READING TEXT:
= = = = = = =

The ill effects caused by the accumulation of static electricity range from the discomfort one experiences when touching a charged object, such as a door handle, to the very serious injuries, even fatalities, which can occur from an explosion induced by static electricity. The physiological effect of electrostatic discharges on humans ranges from uncomfortable prickling to violent reflex actions. These effects are produced by the discharge current and, especially, by the current density on the skin.

In this article we will describe some practical ways in which surfaces and objects can become charged (electrification). When the electrical field induced exceeds the ability of the surrounding environment to withstand the charge (that is, exceeds the dielectric strength of the environment), a discharge occurs. (In air, the dielectric strength is described by Paschen’s curve and is a function of the product of the pressure and the distance between the charged bodies.)

Disruptive discharges can take the following forms:

  • sparks or arcs which bridge two charged bodies (two metal electrodes)

= = = = = = =

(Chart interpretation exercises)
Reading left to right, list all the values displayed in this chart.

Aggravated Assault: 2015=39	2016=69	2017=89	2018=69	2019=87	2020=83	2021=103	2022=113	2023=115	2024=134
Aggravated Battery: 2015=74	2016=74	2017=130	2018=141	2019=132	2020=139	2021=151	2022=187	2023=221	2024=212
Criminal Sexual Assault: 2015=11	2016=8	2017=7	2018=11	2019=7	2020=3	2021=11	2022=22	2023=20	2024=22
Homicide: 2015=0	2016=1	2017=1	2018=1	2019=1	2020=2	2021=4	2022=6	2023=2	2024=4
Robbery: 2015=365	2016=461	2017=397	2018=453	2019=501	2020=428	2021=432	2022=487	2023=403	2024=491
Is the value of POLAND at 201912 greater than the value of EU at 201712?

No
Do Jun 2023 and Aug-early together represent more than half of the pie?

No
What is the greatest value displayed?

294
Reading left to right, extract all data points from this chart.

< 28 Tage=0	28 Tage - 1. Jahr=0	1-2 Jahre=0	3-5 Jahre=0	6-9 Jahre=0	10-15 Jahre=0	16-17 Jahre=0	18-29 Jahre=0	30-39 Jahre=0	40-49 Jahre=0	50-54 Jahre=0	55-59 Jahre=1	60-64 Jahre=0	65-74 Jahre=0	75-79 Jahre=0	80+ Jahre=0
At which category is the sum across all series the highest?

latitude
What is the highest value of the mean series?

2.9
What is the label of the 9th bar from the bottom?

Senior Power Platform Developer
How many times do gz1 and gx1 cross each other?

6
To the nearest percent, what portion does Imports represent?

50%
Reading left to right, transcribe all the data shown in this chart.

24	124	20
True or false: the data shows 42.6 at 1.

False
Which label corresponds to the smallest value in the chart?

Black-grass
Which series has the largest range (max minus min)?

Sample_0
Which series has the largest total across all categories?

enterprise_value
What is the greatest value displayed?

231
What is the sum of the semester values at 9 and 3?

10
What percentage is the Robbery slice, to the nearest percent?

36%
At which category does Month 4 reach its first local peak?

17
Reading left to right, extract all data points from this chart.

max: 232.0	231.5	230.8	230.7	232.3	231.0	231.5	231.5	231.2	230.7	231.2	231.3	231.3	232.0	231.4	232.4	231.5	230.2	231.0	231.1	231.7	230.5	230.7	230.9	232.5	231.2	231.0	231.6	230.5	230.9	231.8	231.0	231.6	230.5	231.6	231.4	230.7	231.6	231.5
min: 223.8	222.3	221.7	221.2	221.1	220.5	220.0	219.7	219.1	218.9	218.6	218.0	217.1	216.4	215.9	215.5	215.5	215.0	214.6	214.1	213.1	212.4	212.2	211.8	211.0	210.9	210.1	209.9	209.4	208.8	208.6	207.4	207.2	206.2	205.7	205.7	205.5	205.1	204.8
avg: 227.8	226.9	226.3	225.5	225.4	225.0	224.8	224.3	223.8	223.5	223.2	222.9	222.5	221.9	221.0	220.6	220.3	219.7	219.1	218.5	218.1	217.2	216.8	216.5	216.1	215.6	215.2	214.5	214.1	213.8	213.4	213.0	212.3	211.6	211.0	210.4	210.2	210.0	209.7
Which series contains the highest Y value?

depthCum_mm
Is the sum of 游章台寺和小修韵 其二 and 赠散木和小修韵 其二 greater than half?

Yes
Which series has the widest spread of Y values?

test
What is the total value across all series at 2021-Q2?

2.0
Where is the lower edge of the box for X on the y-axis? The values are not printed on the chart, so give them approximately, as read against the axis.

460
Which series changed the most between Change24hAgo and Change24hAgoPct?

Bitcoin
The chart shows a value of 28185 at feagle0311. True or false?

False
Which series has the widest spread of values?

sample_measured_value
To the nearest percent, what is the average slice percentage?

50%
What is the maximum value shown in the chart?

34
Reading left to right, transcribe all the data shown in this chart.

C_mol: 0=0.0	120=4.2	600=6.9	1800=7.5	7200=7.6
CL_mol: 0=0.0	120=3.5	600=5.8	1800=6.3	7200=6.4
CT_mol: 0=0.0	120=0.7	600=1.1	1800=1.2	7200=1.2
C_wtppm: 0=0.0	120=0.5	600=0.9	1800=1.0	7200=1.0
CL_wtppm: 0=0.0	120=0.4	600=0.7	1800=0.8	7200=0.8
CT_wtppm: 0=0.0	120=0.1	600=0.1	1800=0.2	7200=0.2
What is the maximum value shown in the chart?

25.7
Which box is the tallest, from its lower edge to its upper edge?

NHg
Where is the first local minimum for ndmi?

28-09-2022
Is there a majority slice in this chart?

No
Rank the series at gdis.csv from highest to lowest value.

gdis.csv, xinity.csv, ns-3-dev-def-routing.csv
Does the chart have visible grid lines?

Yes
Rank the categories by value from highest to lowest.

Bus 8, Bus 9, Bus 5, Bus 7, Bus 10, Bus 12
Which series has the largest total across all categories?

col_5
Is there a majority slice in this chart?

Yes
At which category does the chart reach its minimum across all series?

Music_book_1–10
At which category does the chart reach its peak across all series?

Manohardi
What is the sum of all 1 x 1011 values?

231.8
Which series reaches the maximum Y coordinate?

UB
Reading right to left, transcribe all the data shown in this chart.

= = = = = = =

YOUR ASSIGNMENT: In the static electricity text, condense the paragraph beginning "The ill effects caused by the accumulation" into a short bulleted list that keeps its main facts.

TASK ANSWER:
- Ill effects of static buildup range from discomfort when touching a charged object, like a door handle, to serious injuries or deaths from explosions it sets off.
- In humans, electrostatic discharges cause effects from uncomfortable prickling to violent reflex actions.
- These effects come from the discharge current, and especially from the current density on the skin.